» What is asked: Reproduce the listing below word for word, omitting the pictures.

» Records shown:

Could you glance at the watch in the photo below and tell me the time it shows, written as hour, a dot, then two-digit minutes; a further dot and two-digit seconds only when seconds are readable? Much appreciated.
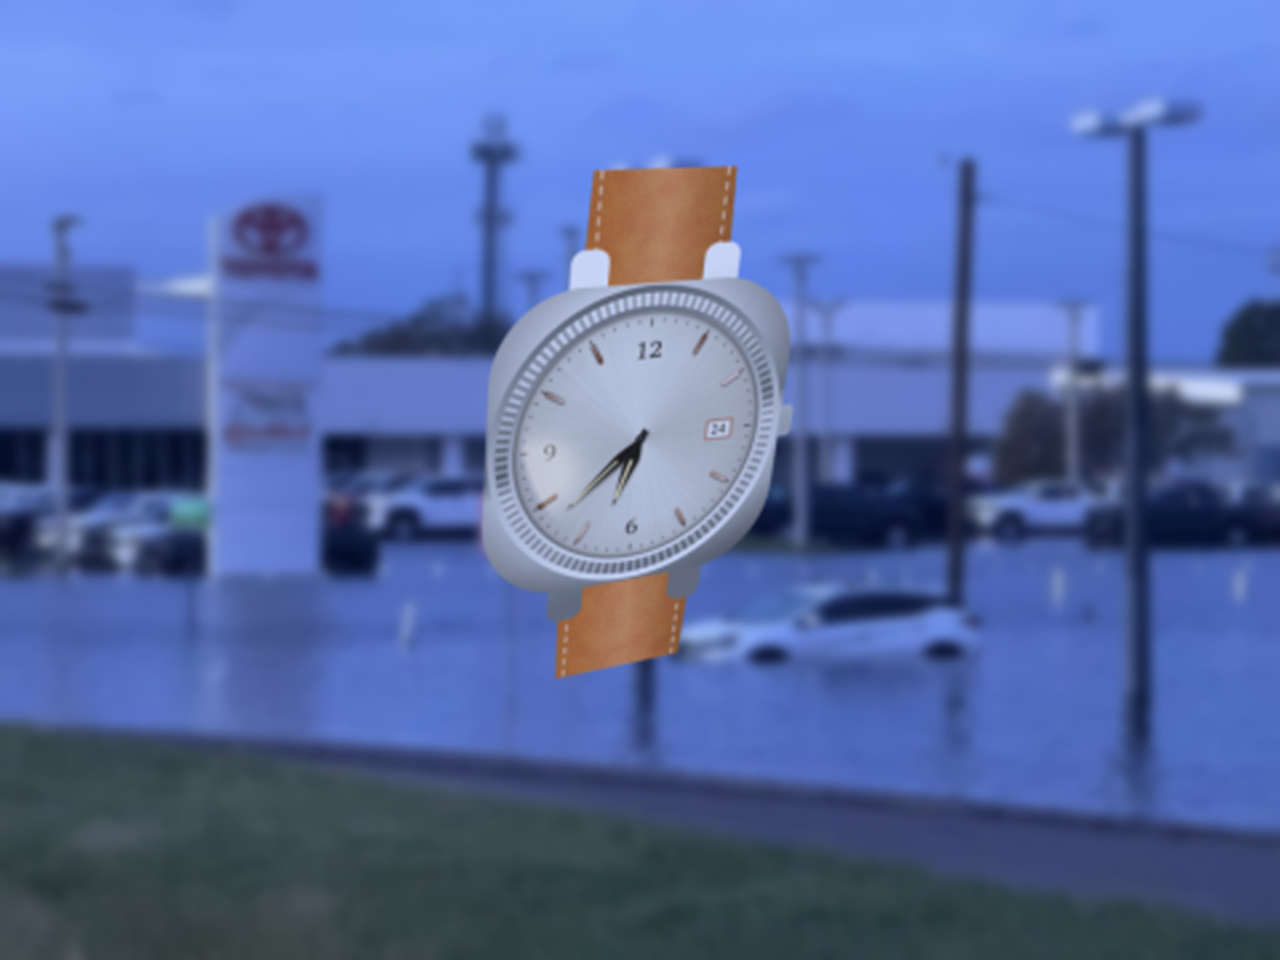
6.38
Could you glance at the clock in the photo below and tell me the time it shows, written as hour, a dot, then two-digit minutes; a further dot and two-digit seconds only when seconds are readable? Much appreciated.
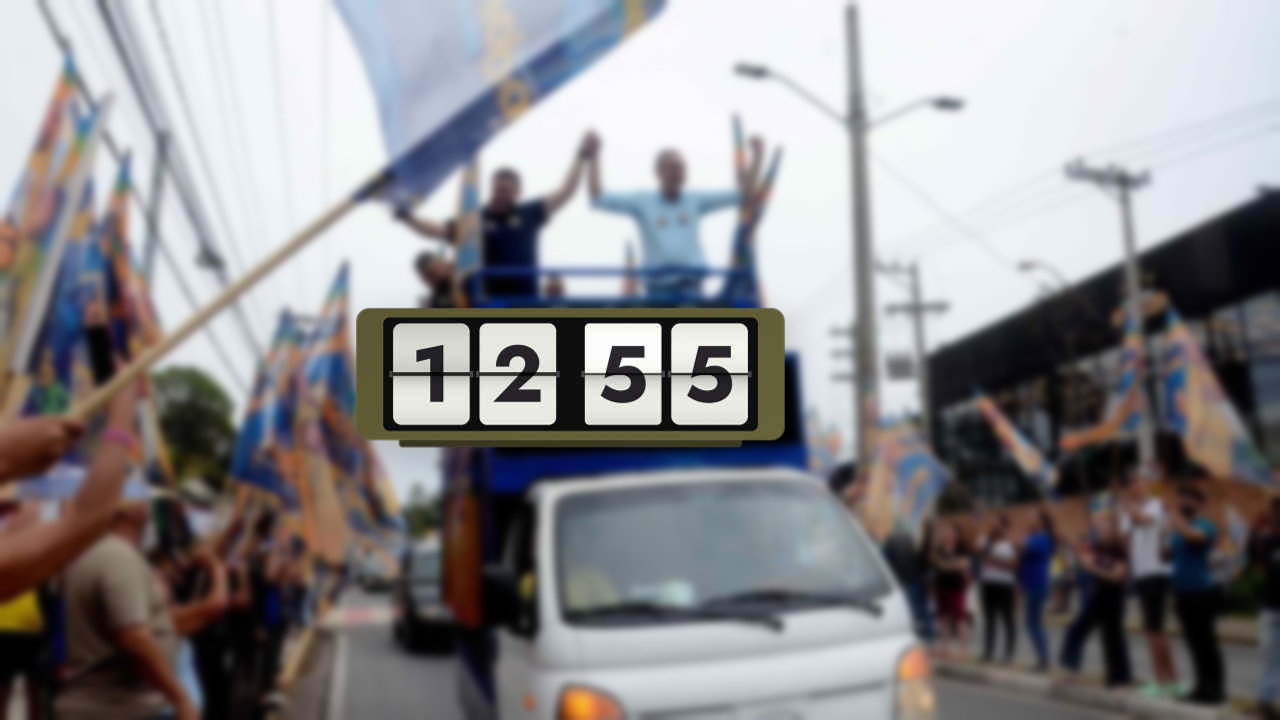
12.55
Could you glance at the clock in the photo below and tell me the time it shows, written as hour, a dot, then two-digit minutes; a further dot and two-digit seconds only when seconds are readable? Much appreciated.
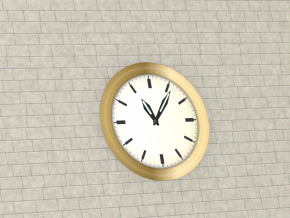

» Output:
Could you glance at the watch in the photo below and tell me the time it shows, written as hour, a dot, then two-digit minutes; a further dot and two-digit seconds only when seconds are readable? Much appreciated.
6.38
Could you glance at the clock in the photo below and tell me the time it shows, written as hour, a dot, then two-digit minutes; a further dot and two-digit seconds only when seconds are readable? Much appreciated.
12.55
Could you glance at the clock in the photo below and tell me the time it shows, written as hour, a dot, then two-digit minutes; a further dot and two-digit seconds only when seconds are readable? Much appreciated.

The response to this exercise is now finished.